"Mad Hot Ballroom", the new documentary about fifth graders from New York Public Schools who compete in ballroom dancing competitions, desperately wants to be the next "Spellbound".
Concentrating on teams from three schools; a school in Tribeca, a school from another part of Manhattan and a school from Brooklyn, we meet the teachers in charge of each of these programs and learn a little about the creation of the program. A brief interview with one of the administrators extols the virtues of teaching the students ballroom dancing, especially at the fifth grade level. As the programs continue, the students practice the Tango, the Rumba, the Foxtrot, the Merengue, Swing and other dances. As competition looms, the teachers have to decide which of the students will represent their teams in specific dances.
"Ballroom" is a pleasant diversion, but it fails to deliver anything of meaningful value as either a narrative or a documentary. "Spellbound", the documentary about students competing in the National Spelling Bee, was a great, suspenseful story following the lives of a number of the participants. The key difference between the two is that "Spellbound" followed a select group of the participants, to their homes, interacting with their parents, at school. We learned what made these kids tick. In "Ballroom", there is a key scene about halfway through. We see a couple of the parents, for the first time, as they pick their kids up and drive off with them. Or we see one of the dads roller skating with his son. Most of the parents are on screen for a fraction of a second, if that.
The film's focus is too broad.
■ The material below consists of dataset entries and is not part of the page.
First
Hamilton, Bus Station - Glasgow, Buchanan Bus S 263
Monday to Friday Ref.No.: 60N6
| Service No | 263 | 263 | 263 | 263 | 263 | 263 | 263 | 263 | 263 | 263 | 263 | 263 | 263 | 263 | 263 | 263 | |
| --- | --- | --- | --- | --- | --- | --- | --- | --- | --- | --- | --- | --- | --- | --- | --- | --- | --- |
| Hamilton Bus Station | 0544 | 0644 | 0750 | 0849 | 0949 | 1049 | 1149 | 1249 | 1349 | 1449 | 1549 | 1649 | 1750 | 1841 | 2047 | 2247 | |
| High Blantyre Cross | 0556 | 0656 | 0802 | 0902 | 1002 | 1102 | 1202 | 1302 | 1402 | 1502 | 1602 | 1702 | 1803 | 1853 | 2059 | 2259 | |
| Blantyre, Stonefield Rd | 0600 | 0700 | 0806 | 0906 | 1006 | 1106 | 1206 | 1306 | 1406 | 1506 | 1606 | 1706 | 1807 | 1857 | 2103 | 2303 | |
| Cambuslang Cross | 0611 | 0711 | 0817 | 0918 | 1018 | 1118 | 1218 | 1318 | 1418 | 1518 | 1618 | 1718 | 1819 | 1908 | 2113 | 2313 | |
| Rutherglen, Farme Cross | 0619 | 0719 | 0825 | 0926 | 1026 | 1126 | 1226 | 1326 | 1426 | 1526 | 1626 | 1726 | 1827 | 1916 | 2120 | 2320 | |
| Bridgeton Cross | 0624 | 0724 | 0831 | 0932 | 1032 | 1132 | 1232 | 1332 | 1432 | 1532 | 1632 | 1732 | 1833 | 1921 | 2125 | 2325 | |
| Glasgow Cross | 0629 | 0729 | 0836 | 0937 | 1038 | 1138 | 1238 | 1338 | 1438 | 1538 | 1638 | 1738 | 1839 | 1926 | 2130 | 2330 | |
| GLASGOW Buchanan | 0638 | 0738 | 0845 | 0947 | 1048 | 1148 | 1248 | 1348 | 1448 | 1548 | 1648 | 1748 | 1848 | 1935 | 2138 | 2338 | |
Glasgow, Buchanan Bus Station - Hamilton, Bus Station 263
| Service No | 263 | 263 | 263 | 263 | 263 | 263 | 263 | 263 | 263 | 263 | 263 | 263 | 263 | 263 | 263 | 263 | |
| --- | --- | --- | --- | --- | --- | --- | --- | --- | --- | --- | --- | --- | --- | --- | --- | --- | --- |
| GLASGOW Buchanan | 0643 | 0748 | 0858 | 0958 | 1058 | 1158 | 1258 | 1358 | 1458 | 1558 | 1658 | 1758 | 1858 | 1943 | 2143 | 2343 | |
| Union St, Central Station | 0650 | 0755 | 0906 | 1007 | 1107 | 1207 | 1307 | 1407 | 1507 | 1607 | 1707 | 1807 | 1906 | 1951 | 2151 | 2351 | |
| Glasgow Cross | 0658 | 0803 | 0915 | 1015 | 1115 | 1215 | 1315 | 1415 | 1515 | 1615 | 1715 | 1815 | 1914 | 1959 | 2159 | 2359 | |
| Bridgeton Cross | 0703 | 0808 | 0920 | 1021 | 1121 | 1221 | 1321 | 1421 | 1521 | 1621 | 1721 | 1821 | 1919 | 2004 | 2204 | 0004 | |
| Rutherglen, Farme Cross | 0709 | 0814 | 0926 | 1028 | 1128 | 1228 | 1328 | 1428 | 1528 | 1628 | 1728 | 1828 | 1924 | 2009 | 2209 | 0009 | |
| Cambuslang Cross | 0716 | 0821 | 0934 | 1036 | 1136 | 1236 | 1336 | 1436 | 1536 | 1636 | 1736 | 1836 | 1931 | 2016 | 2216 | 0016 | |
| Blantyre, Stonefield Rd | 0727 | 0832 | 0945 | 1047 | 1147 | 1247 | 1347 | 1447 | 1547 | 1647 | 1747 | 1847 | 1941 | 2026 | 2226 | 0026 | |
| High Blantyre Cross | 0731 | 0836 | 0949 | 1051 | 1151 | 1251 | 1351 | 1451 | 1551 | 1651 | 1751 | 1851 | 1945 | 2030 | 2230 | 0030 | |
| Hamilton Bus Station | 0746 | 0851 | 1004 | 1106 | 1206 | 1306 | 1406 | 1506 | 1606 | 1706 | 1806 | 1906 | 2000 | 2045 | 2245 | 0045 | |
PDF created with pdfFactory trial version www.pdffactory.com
After the initial introduction to the three classrooms, we meet some of the students; at times they are talking to the camera, during others, we eavesdrop on their conversations with their friends. These conversations are interesting; they talk about boys and girls, their parents, older kids who get into drugs, their hopes, etc., but because we are watching so many kids, we don't get a true feeling for what makes any one of them tick. The names of the students pop up more than once when they are on camera. Even this doesn't help us truly identify the kids because we never spend enough time with them. Only later, when only one of the schools is left in the competition do we begin to remember who they are.
There are two groups at the center of this film. The students and their teachers. The two teachers supervising the Brooklyn program are given more screen time. The male teacher is clearly into the program and really wants to help these kids learn these dance moves. All of the adult supervisors seem to believe that the program helps the kids learn social skills, etiquette, deportment, responsibility and more. About halfway through the training, his female counterpart takes center stage, training the students, teaching them discipline, and more. In fact, the male teacher disappears for a long stretch of time, only to reappear during the beginning of the competition. Because of this shift, we don't really get a feeling about what makes these people tick either.
The adults at the other two schools; the Tribeca program is run by a middle-aged man with an accent and his younger, more `touchy-feely' female counterpart and I can't honestly remember the people who supervised the other school's program, aren't developed at all.
Why didn't the filmmakers explore the backgrounds or lives of anyone in the film? Without an emotional heart at the center of either group, the film ultimately becomes an empty excuse for watching the kids dance. Are we supposed to find it amusing? Touching? Hard work? It is difficult to say. Without a central core of characters to identify with, we can't really determine the purpose or drive behind the film.
Ultimately, as all films of this type must, everything comes down to a final competition. One of the three schools goes to this competition, and they are quite good. When their team gets up to do the Rumba or the Merengue, the students jump up and down with excitement because the kids are good, very good. But I didn't jump up and down with excitement, because I didn't know the kids, or empathize with them. I didn't care if they did a good job or not.
If we don't know the kids, or the teachers, or what is at stake for either, why should we care about the outcome of the competition? Why should you go to see "Mad Hot Ballroom"?